Although he belongs to Jubilee Party, Kinyanjui wrote: “To our brothers in the Mt Kenya region, the next few weeks will surprise many. After many years of bravado and chest thumbing, the ship is experiencing serious turbulence.”

He continued: “Politics being a game of interest and personal survival, mass exodus by political actors to align with these beacons is expected.”

“For politicians, you are on your own, the herd mentality is a false comfort that will evaporate way before the Election Day.” 

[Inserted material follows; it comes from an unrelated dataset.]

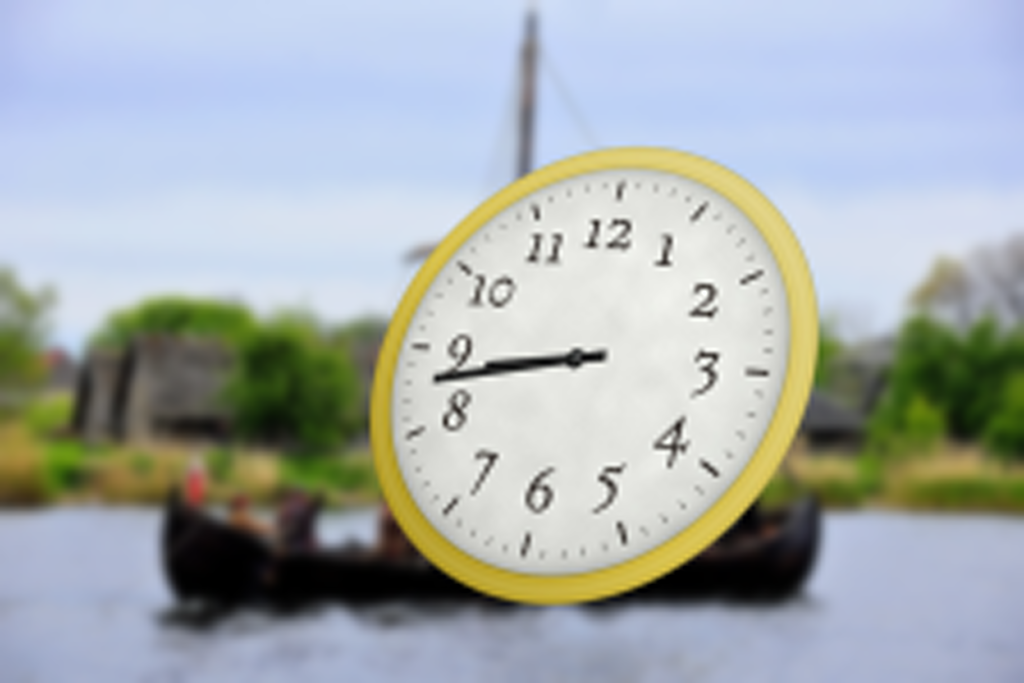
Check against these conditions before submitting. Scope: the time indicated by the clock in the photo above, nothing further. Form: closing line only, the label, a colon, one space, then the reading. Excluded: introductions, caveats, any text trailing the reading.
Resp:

The statement came shortly after his meeting with Ngunjiri at his Milimani office during a courtesy call the MP paid him early in July.

Kinyanjui has been cagey about the planned mass exodus. But Kihika downplays the mass exodus plant as predicted by Kinyanjui and Ngunjiri, maintaining that UDA is intact and that some individuals (who she did not name) have realised that their time in active politics had come to an end hence the drama.

“Those are sideshows. We remain strong in UDA and we will continue to campaign for our party candidates including our presidential choice - William Ruto,” she said.

Nakuru Senator Susan Kihika. [Elvis Ogina, Standard]

 

Kihika, who is a key strategist on Ruto presidential campaign team, refuses to discuss their differences, saying she would rather focus on her campaign and that of the DP.

“I have no time for that. I have better things to do. I am focused on my campaign and that of our presidential candidate,” she said.

The Service Party leader Mwangi Kiunjuri is concerned about the Kenya Kwanza Alliance, which he says has been focusing on campaigning for UDA candidates in the region.

Last week when Ruto toured Laikipia County, he resolved the matter, as UDA aspirants were denied a chance to address crowds in Nyahururu and Nanyuki towns. It was only Igwamiti MCA candidate Irene Wachuka who was given the chance to welcome Ruto.

Other candidates among them former governor Joshua Irungu, who is the UDA flag bearer, Senator John Kinyua who is defending his seat, and Woman Rep candidate Jane Kagiri were only introduced to the crowd. 

Nyandarua TSP governorship candidate Mwangi Kirika said it has been unfair to give UDA candidates a chance during such rallies and yet they were coalition partners.

In Baringo, politicians who lost in the UDA primaries are giving the party a headache after they opted to contest for the seats as independents. Former Governor Benjamin Cheboi is facing stiff completion from the incumbent governor Stanley Kiptis and Eldama Ravine MP Moses Lessonet.

Cheboi is flying the UDA ticket, while Kiptis and Lessonet are vying as independent candidates.

Competition is shaping up into a ‘friendly fire’ after the outcome of the April party primaries caused internal conflicts turning friends into foes.